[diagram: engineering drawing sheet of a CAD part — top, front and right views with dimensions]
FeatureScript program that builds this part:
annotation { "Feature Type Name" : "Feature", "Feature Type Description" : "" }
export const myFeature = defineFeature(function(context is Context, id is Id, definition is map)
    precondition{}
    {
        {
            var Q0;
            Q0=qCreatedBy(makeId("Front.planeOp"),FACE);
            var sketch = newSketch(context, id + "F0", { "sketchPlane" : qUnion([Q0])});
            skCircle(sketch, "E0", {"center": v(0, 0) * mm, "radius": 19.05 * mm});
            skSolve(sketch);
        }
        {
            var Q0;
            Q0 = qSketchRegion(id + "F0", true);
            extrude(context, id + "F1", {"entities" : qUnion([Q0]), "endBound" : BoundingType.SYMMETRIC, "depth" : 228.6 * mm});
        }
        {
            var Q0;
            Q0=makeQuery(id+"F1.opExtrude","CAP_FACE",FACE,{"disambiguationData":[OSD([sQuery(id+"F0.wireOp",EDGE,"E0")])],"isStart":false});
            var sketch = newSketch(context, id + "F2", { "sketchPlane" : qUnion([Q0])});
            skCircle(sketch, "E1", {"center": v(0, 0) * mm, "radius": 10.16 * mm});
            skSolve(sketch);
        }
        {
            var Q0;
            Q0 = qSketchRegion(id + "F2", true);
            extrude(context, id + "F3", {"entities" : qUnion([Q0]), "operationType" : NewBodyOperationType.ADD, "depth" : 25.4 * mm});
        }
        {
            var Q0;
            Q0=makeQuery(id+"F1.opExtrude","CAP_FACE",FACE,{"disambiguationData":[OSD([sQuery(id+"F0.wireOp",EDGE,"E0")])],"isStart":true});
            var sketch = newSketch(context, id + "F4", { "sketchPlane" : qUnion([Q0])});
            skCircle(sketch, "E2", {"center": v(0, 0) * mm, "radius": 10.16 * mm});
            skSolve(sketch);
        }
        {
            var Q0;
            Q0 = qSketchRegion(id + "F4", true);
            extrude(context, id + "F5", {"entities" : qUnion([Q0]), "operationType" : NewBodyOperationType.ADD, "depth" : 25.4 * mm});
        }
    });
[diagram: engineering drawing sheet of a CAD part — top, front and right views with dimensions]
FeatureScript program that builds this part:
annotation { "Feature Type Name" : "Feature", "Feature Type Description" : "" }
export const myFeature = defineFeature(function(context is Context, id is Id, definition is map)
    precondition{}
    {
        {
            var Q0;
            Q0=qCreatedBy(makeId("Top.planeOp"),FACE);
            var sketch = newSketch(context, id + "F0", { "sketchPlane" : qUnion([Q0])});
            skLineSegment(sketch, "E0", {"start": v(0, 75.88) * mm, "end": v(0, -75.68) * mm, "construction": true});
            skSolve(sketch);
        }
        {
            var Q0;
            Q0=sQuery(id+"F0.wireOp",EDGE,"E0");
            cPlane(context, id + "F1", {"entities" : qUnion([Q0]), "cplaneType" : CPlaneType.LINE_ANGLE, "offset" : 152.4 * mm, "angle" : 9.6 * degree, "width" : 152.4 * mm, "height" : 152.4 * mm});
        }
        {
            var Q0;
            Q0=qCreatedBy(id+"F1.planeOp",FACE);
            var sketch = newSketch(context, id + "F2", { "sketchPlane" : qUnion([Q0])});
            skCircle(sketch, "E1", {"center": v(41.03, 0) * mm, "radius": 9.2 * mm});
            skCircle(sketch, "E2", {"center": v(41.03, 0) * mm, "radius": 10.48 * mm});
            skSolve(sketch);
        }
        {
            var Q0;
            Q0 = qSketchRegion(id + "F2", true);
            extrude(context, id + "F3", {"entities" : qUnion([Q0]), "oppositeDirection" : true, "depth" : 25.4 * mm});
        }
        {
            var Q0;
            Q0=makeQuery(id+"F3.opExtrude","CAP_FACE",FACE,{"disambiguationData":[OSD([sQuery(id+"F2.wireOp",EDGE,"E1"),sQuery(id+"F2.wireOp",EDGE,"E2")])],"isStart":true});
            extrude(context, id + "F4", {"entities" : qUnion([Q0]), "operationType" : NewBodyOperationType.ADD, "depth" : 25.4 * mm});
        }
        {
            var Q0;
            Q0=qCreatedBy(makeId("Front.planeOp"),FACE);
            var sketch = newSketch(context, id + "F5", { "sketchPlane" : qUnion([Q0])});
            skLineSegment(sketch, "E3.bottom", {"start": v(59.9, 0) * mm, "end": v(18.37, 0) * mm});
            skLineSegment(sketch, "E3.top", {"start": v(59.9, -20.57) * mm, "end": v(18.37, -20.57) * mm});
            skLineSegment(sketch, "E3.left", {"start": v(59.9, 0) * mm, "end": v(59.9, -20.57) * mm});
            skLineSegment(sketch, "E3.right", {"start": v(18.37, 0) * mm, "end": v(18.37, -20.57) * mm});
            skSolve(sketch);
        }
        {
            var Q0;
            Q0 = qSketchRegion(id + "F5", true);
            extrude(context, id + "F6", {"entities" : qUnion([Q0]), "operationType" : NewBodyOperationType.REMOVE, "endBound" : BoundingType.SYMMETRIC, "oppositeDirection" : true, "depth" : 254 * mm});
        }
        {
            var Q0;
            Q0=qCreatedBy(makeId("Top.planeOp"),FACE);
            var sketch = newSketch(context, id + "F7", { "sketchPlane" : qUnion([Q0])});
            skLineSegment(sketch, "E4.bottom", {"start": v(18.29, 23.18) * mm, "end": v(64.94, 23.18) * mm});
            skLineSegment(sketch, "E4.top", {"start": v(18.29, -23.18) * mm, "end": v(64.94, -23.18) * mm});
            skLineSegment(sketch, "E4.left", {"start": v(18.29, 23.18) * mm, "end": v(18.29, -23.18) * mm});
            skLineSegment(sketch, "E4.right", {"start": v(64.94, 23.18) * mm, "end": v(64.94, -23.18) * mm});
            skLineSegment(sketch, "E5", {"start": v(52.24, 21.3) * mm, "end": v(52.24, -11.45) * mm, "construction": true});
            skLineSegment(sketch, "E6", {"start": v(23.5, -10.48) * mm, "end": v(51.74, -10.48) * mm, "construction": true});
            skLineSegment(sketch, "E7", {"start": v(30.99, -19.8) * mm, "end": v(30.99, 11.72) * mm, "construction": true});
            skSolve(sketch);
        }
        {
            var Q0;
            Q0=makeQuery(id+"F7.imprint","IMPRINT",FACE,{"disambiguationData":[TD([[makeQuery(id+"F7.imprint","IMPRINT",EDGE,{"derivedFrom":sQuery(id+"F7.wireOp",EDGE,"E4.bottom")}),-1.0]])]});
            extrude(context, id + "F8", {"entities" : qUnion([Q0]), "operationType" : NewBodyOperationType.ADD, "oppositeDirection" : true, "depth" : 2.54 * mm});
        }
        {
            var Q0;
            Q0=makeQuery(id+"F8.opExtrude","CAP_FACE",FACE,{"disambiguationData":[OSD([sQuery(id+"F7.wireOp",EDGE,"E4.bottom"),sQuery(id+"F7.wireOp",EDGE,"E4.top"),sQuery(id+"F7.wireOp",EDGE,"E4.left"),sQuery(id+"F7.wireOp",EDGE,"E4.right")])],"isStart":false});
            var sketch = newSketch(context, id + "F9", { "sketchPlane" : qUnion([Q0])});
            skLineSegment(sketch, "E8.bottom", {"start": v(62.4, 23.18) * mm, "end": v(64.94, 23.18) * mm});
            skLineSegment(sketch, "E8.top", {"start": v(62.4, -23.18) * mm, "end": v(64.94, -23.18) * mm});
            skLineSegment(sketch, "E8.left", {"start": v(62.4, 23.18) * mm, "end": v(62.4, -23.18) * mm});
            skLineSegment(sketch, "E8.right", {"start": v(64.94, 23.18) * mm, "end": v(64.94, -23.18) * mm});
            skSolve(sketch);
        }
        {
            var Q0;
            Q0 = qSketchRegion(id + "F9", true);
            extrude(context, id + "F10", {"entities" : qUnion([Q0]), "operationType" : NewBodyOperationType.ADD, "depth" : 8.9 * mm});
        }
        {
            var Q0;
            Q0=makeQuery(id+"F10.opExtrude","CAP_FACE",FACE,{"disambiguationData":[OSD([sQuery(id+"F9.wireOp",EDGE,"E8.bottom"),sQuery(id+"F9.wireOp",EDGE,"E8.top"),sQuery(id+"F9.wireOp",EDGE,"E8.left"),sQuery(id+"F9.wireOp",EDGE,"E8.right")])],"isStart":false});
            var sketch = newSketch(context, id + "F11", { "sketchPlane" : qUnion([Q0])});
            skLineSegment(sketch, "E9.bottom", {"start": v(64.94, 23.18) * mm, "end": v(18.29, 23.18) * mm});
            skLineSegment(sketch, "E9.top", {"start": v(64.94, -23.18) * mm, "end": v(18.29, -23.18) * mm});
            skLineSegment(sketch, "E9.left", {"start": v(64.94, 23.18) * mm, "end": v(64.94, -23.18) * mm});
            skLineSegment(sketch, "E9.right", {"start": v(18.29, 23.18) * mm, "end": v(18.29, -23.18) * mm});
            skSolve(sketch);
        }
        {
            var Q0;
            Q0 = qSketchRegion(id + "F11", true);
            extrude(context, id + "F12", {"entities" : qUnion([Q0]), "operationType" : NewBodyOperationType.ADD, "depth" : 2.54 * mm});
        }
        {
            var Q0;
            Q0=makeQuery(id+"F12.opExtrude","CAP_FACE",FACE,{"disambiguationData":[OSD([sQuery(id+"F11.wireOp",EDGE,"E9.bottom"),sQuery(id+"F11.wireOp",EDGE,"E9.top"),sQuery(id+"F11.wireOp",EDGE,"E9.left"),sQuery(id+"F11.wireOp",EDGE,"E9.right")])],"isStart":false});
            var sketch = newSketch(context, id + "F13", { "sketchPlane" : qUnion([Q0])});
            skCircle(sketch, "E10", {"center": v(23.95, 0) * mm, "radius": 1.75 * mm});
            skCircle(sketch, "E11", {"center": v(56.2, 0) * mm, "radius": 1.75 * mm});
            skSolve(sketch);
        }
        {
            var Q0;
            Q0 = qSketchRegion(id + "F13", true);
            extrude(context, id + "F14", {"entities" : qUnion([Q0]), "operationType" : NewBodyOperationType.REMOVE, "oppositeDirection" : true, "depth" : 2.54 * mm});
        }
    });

### [Problem to solve]
Report every line of the data above that contains the string "NewBodyOperationType", matching case exactly.

### [Solution to this task]
            extrude(context, id + "F3", {"entities" : qUnion([Q0]), "operationType" : NewBodyOperationType.ADD, "depth" : 25.4 * mm});
            extrude(context, id + "F5", {"entities" : qUnion([Q0]), "operationType" : NewBodyOperationType.ADD, "depth" : 25.4 * mm});
            extrude(context, id + "F4", {"entities" : qUnion([Q0]), "operationType" : NewBodyOperationType.ADD, "depth" : 25.4 * mm});
            extrude(context, id + "F6", {"entities" : qUnion([Q0]), "operationType" : NewBodyOperationType.REMOVE, "endBound" : BoundingType.SYMMETRIC, "oppositeDirection" : true, "depth" : 254 * mm});
            extrude(context, id + "F8", {"entities" : qUnion([Q0]), "operationType" : NewBodyOperationType.ADD, "oppositeDirection" : true, "depth" : 2.54 * mm});
            extrude(context, id + "F10", {"entities" : qUnion([Q0]), "operationType" : NewBodyOperationType.ADD, "depth" : 8.9 * mm});
            extrude(context, id + "F12", {"entities" : qUnion([Q0]), "operationType" : NewBodyOperationType.ADD, "depth" : 2.54 * mm});
            extrude(context, id + "F14", {"entities" : qUnion([Q0]), "operationType" : NewBodyOperationType.REMOVE, "oppositeDirection" : true, "depth" : 2.54 * mm});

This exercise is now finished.